Directions =
• a. Reproduce word for word the passage of the gold and crude oil market commentary starting at "- Hormuz tensions: Iran" and ending at "increasing global supply.".
• b. Write the next part of the gold and crude oil market commentary, picking up after its final sentence.
─── Document text
Closing statement: With rate-cut expectations delayed, improving confidence in diplomacy, and no immediate escalation in geopolitical risks, gold remains under pressure below $5,000. Unless risk sentiment deteriorates sharply or US data forces a more dovish Fed repricing, XAU/USD may struggle to regain upside momentum in the near term.
CRUDE OIL
- Crude Oil Price: West Texas Intermediate (WTI) edges modestly lower during European trading on Tuesday, hovering around $63.00, after posting more than 1.5% gains in the previous session. The pullback looks corrective rather than impulsive, with prices consolidating recent upside.
- OPEC+ supply: According to Reuters, OPEC+ is leaning toward resuming output increases from April following a three-month pause, aiming to meet peak summer demand. The prospect of higher supply is acting as a near-term headwind for crude prices.
- Hormuz tensions: Iran conducted naval drills in the Strait of Hormuz after the US deployed an additional aircraft carrier to the region. This comes ahead of talks in Switzerland, where Abbas Araghchi is set to meet US special envoy Steve Witkoff to discuss Iran’s nuclear and missile programs. The situation maintains a geopolitical risk premium in oil markets.
- European supply: Hungary and Slovakia have formally asked Croatia to allow Russian crude transit via the Adriatic pipeline, following the full suspension of flows through Ukraine’s section of the Druzhba pipeline since late January. This highlights ongoing fragility in European crude logistics.
- Citi prediction: Citigroup warned that oil prices could fall toward $60 if Donald Trump succeeds in brokering deals with Iran and Russia, potentially easing sanctions and increasing global supply.
──────
─── Supplied entries
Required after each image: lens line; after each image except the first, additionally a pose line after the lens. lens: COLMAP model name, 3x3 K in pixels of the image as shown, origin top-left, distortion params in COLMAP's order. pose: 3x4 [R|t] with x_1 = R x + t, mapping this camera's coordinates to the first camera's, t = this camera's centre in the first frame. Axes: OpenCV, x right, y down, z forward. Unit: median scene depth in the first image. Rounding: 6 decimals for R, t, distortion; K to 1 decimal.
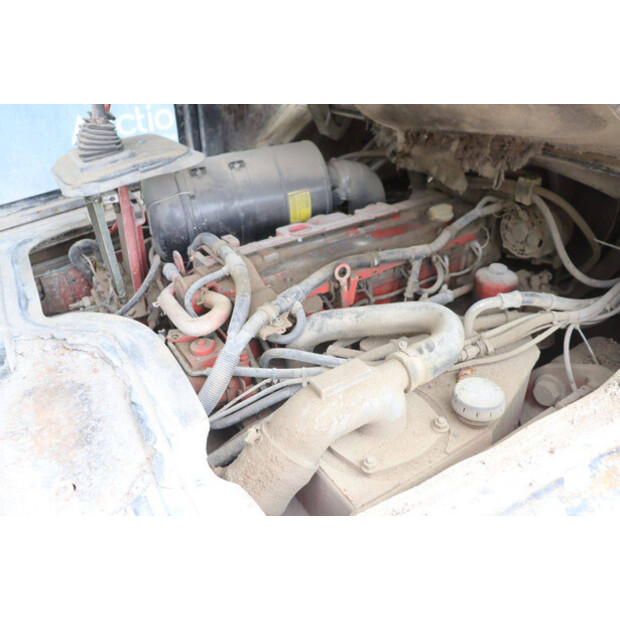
──────
─── Supplied entries
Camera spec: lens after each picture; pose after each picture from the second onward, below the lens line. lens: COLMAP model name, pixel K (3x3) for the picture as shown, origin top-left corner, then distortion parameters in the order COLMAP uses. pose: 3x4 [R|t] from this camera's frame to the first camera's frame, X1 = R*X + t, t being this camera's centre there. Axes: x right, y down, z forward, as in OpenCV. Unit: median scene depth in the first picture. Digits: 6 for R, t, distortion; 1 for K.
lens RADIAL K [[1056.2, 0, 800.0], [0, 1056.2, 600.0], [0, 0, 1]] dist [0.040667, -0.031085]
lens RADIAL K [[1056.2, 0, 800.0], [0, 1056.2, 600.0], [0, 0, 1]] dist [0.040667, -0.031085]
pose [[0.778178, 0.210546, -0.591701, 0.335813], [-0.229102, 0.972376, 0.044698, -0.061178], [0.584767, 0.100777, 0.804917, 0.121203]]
──────
Responses per task =
• a.
- Hormuz tensions: Iran conducted naval drills in the Strait of Hormuz after the US deployed an additional aircraft carrier to the region. This comes ahead of talks in Switzerland, where Abbas Araghchi is set to meet US special envoy Steve Witkoff to discuss Iran’s nuclear and missile programs. The situation maintains a geopolitical risk premium in oil markets.
- European supply: Hungary and Slovakia have formally asked Croatia to allow Russian crude transit via the Adriatic pipeline, following the full suspension of flows through Ukraine’s section of the Druzhba pipeline since late January. This highlights ongoing fragility in European crude logistics.
- Citi prediction: Citigroup warned that oil prices could fall toward $60 if Donald Trump succeeds in brokering deals with Iran and Russia, potentially easing sanctions and increasing global supply.

• b.
Closing statement: WTI remains caught between geopolitical risk support and rising supply expectations. While Middle East tensions and disrupted European flows underpin prices, the likelihood of OPEC+ output increases and potential geopolitical deals could limit upside. A sustained move above recent highs may prove difficult unless supply risks escalate meaningfully.
DAX
- DAX Price: After five consecutive red sessions, the DAX remains slightly lower on Tuesday, trading around 24,735 points. Selling pressure has eased somewhat, but buyers are still struggling to regain control after last week’s drawdown.
- German inflation: Final January CPI in Germany came in at +2.1% y/y, unchanged from the preliminary estimate, according to Destatis. As expected, the market reaction was muted, with the data offering no new signal for ECB policy.
- ECB outlook: Markets continue to assume that the European Central Bank will leave rates unchanged this year, though a gradual dovish repricing has been unfolding since the start of the year. This shift is driven by easing inflation dynamics and policymakers’ growing sensitivity to the exchange rate after the euro pushed above the 1.20 level against the US dollar.
- Auto flows: According to Reuters, tens of thousands of vehicles are being exported from China to Russia via gray-market channels, often bypassing Western and Asian sanctions as well as automakers’ pledges to exit the Russian market. The issue highlights persistent geopolitical distortions affecting global trade and competition.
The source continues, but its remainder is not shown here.